-- Aim of the task --
All the data below goes into the copy word for word, but the pictures don't.

# # # # #

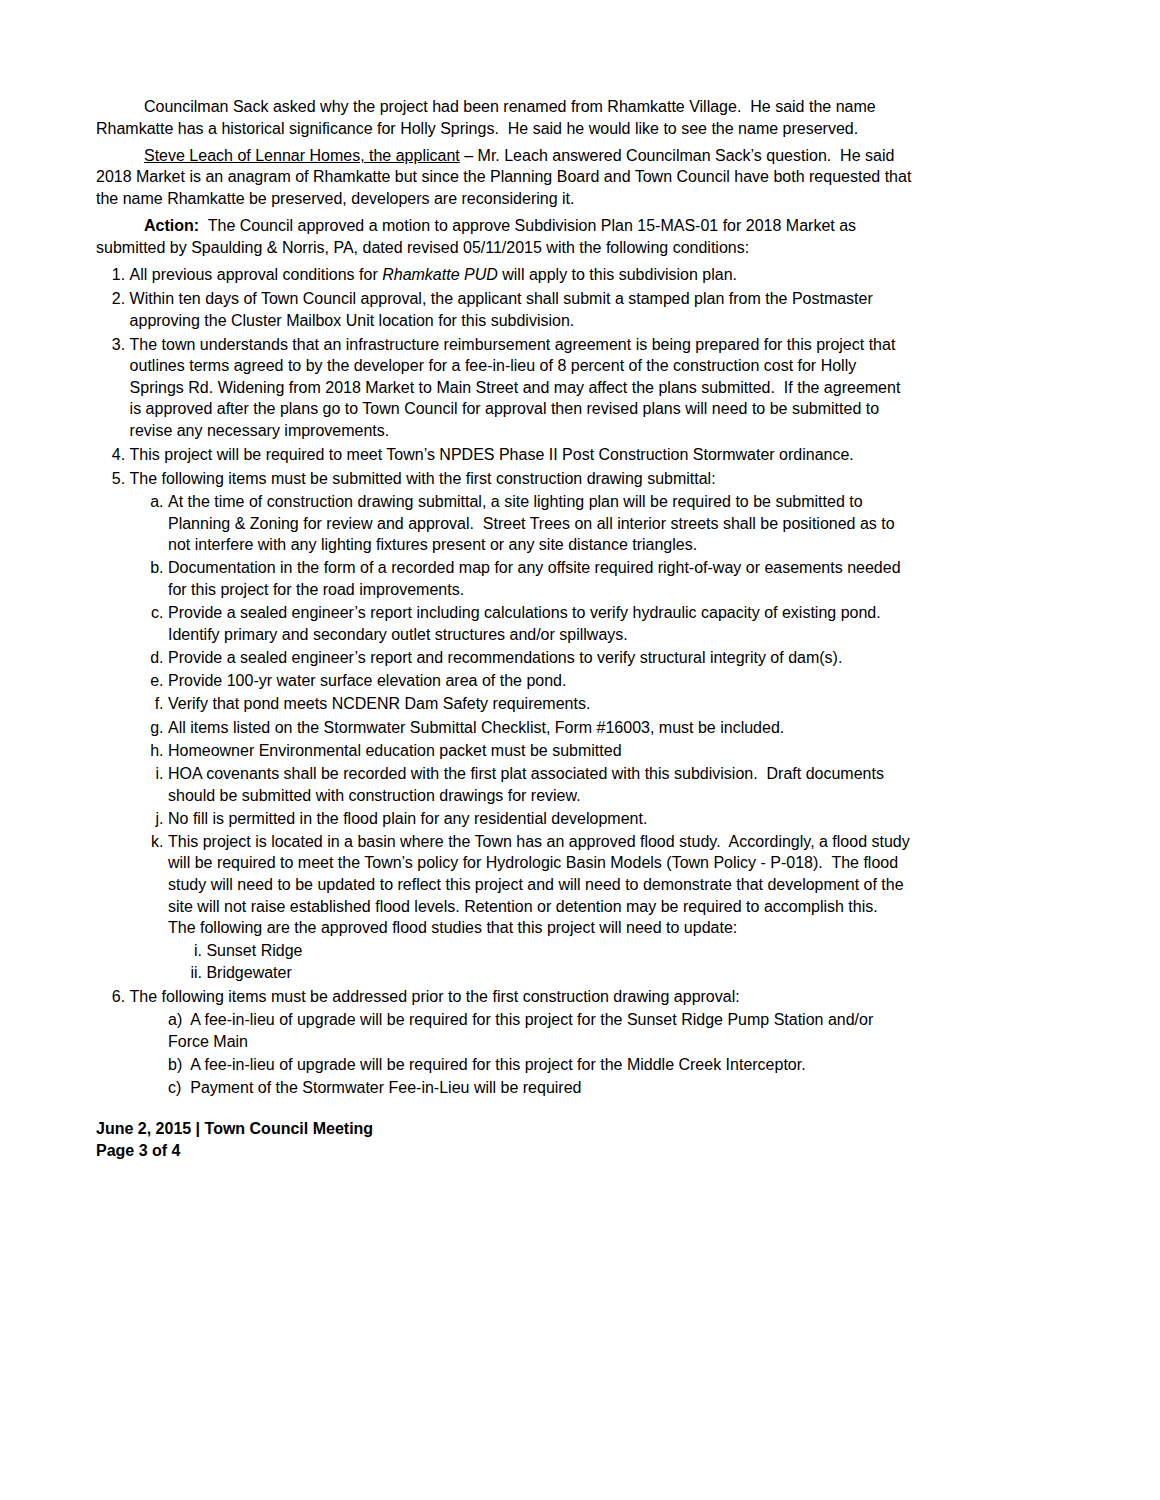Councilman Sack asked why the project had been renamed from Rhamkatte Village. He said the name Rhamkatte has a historical significance for Holly Springs. He said he would like to see the name preserved.
Steve Leach of Lennar Homes, the applicant – Mr. Leach answered Councilman Sack’s question. He said 2018 Market is an anagram of Rhamkatte but since the Planning Board and Town Council have both requested that the name Rhamkatte be preserved, developers are reconsidering it.
Action: The Council approved a motion to approve Subdivision Plan 15-MAS-01 for 2018 Market as submitted by Spaulding & Norris, PA, dated revised 05/11/2015 with the following conditions:
All previous approval conditions for Rhamkatte PUD will apply to this subdivision plan.
Within ten days of Town Council approval, the applicant shall submit a stamped plan from the Postmaster approving the Cluster Mailbox Unit location for this subdivision.
The town understands that an infrastructure reimbursement agreement is being prepared for this project that outlines terms agreed to by the developer for a fee-in-lieu of 8 percent of the construction cost for Holly Springs Rd. Widening from 2018 Market to Main Street and may affect the plans submitted. If the agreement is approved after the plans go to Town Council for approval then revised plans will need to be submitted to revise any necessary improvements.
This project will be required to meet Town’s NPDES Phase II Post Construction Stormwater ordinance.
The following items must be submitted with the first construction drawing submittal:
At the time of construction drawing submittal, a site lighting plan will be required to be submitted to Planning & Zoning for review and approval. Street Trees on all interior streets shall be positioned as to not interfere with any lighting fixtures present or any site distance triangles.
Documentation in the form of a recorded map for any offsite required right-of-way or easements needed for this project for the road improvements.
Provide a sealed engineer’s report including calculations to verify hydraulic capacity of existing pond. Identify primary and secondary outlet structures and/or spillways.
Provide a sealed engineer’s report and recommendations to verify structural integrity of dam(s).
Provide 100-yr water surface elevation area of the pond.
Verify that pond meets NCDENR Dam Safety requirements.
All items listed on the Stormwater Submittal Checklist, Form #16003, must be included.
Homeowner Environmental education packet must be submitted
HOA covenants shall be recorded with the first plat associated with this subdivision. Draft documents should be submitted with construction drawings for review.
No fill is permitted in the flood plain for any residential development.
This project is located in a basin where the Town has an approved flood study. Accordingly, a flood study will be required to meet the Town’s policy for Hydrologic Basin Models (Town Policy - P-018). The flood study will need to be updated to reflect this project and will need to demonstrate that development of the site will not raise established flood levels. Retention or detention may be required to accomplish this. The following are the approved flood studies that this project will need to update:
Sunset Ridge
Bridgewater
The following items must be addressed prior to the first construction drawing approval:
a) A fee-in-lieu of upgrade will be required for this project for the Sunset Ridge Pump Station and/or Force Main
b) A fee-in-lieu of upgrade will be required for this project for the Middle Creek Interceptor.
c) Payment of the Stormwater Fee-in-Lieu will be required
June 2, 2015 | Town Council Meeting
Page 3 of 4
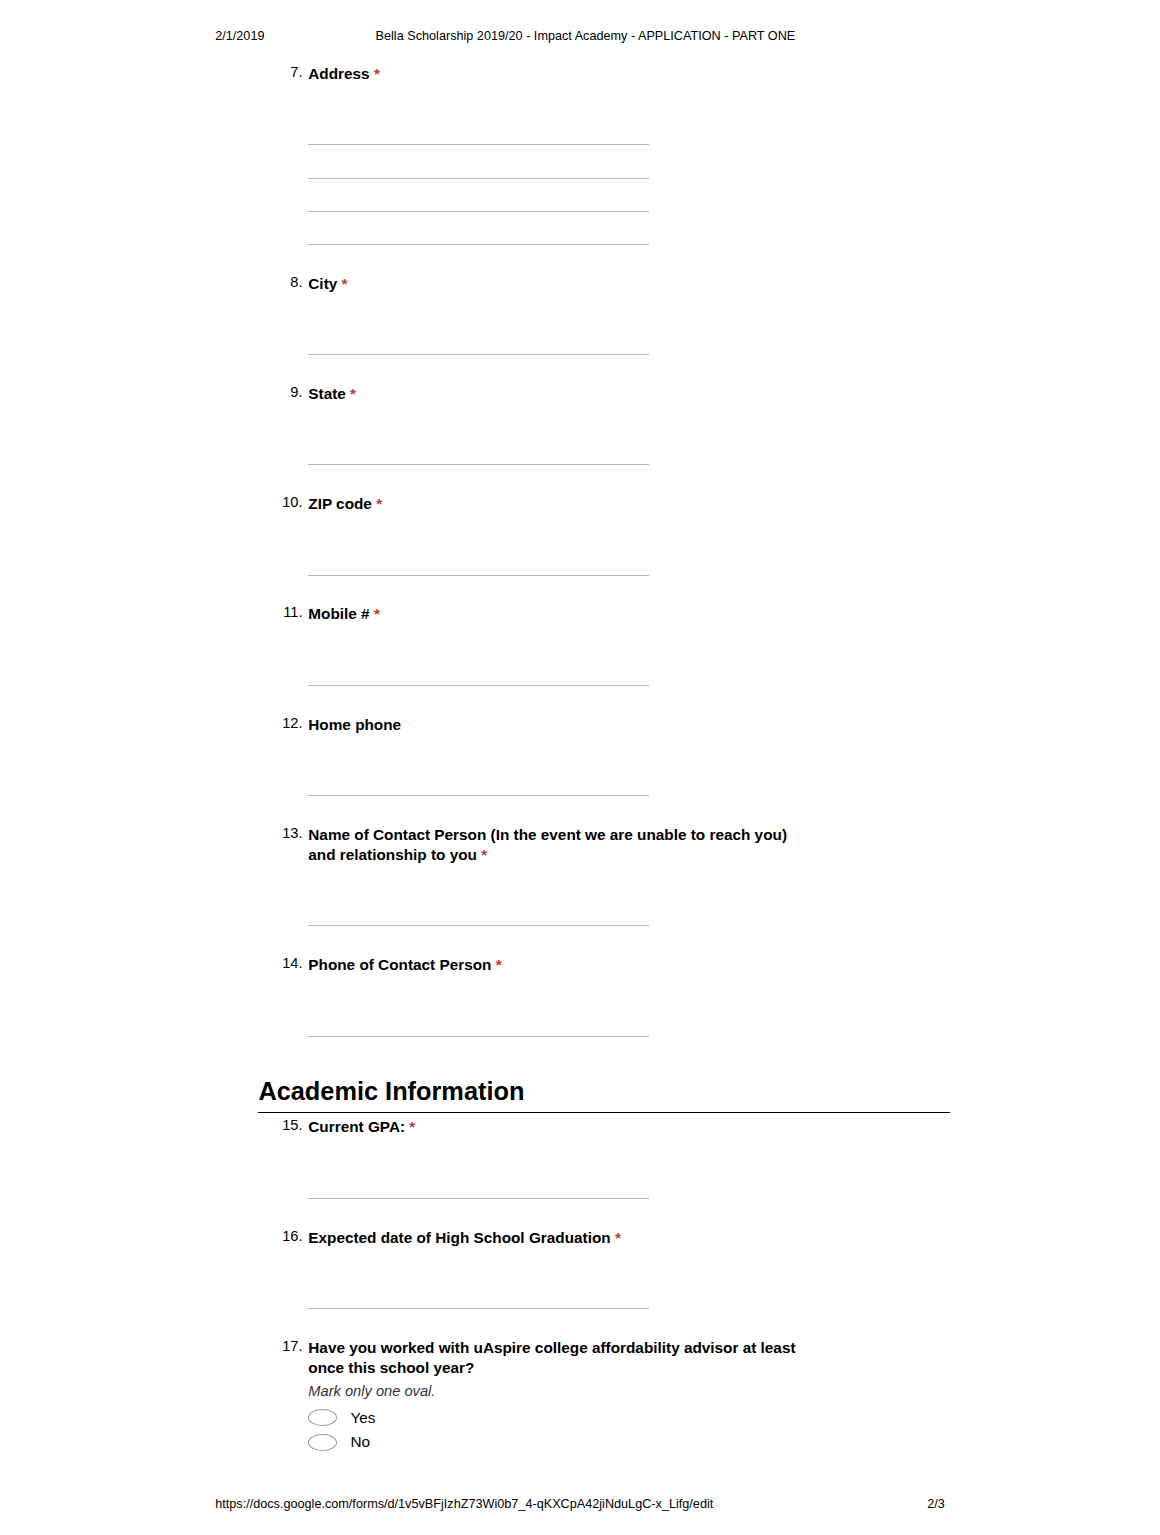2/1/2019 Bella Scholarship 2019/20 - Impact Academy - APPLICATION - PART ONE
7.
Address *
8.
City *
9.
State *
10.
ZIP code *
11.
Mobile # *
12.
Home phone
13.
Name of Contact Person (In the event we are unable to reach you) and relationship to you *
14.
Phone of Contact Person *
Academic Information
15.
Current GPA: *
16.
Expected date of High School Graduation *
17.
Have you worked with uAspire college affordability advisor at least once this school year?
Mark only one oval.
Yes
No
https://docs.google.com/forms/d/1v5vBFjIzhZ73Wi0b7_4-qKXCpA42jiNduLgC-x_Lifg/edit 2/3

# # # # #

-- Result of the task --
Councilman Sack asked why the project had been renamed from Rhamkatte Village. He said the name Rhamkatte has a historical significance for Holly Springs. He said he would like to see the name preserved.
Steve Leach of Lennar Homes, the applicant – Mr. Leach answered Councilman Sack’s question. He said 2018 Market is an anagram of Rhamkatte but since the Planning Board and Town Council have both requested that the name Rhamkatte be preserved, developers are reconsidering it.
Action: The Council approved a motion to approve Subdivision Plan 15-MAS-01 for 2018 Market as submitted by Spaulding & Norris, PA, dated revised 05/11/2015 with the following conditions:
All previous approval conditions for Rhamkatte PUD will apply to this subdivision plan.
Within ten days of Town Council approval, the applicant shall submit a stamped plan from the Postmaster approving the Cluster Mailbox Unit location for this subdivision.
The town understands that an infrastructure reimbursement agreement is being prepared for this project that outlines terms agreed to by the developer for a fee-in-lieu of 8 percent of the construction cost for Holly Springs Rd. Widening from 2018 Market to Main Street and may affect the plans submitted. If the agreement is approved after the plans go to Town Council for approval then revised plans will need to be submitted to revise any necessary improvements.
This project will be required to meet Town’s NPDES Phase II Post Construction Stormwater ordinance.
The following items must be submitted with the first construction drawing submittal:
At the time of construction drawing submittal, a site lighting plan will be required to be submitted to Planning & Zoning for review and approval. Street Trees on all interior streets shall be positioned as to not interfere with any lighting fixtures present or any site distance triangles.
Documentation in the form of a recorded map for any offsite required right-of-way or easements needed for this project for the road improvements.
Provide a sealed engineer’s report including calculations to verify hydraulic capacity of existing pond. Identify primary and secondary outlet structures and/or spillways.
Provide a sealed engineer’s report and recommendations to verify structural integrity of dam(s).
Provide 100-yr water surface elevation area of the pond.
Verify that pond meets NCDENR Dam Safety requirements.
All items listed on the Stormwater Submittal Checklist, Form #16003, must be included.
Homeowner Environmental education packet must be submitted
HOA covenants shall be recorded with the first plat associated with this subdivision. Draft documents should be submitted with construction drawings for review.
No fill is permitted in the flood plain for any residential development.
This project is located in a basin where the Town has an approved flood study. Accordingly, a flood study will be required to meet the Town’s policy for Hydrologic Basin Models (Town Policy - P-018). The flood study will need to be updated to reflect this project and will need to demonstrate that development of the site will not raise established flood levels. Retention or detention may be required to accomplish this. The following are the approved flood studies that this project will need to update:
Sunset Ridge
Bridgewater
The following items must be addressed prior to the first construction drawing approval:
a) A fee-in-lieu of upgrade will be required for this project for the Sunset Ridge Pump Station and/or Force Main
b) A fee-in-lieu of upgrade will be required for this project for the Middle Creek Interceptor.
c) Payment of the Stormwater Fee-in-Lieu will be required
June 2, 2015 | Town Council Meeting
Page 3 of 4
2/1/2019 Bella Scholarship 2019/20 - Impact Academy - APPLICATION - PART ONE
7.
Address *
8.
City *
9.
State *
10.
ZIP code *
11.
Mobile # *
12.
Home phone
13.
Name of Contact Person (In the event we are unable to reach you) and relationship to you *
14.
Phone of Contact Person *
Academic Information
15.
Current GPA: *
16.
Expected date of High School Graduation *
17.
Have you worked with uAspire college affordability advisor at least once this school year?
Mark only one oval.
Yes
No
https://docs.google.com/forms/d/1v5vBFjIzhZ73Wi0b7_4-qKXCpA42jiNduLgC-x_Lifg/edit 2/3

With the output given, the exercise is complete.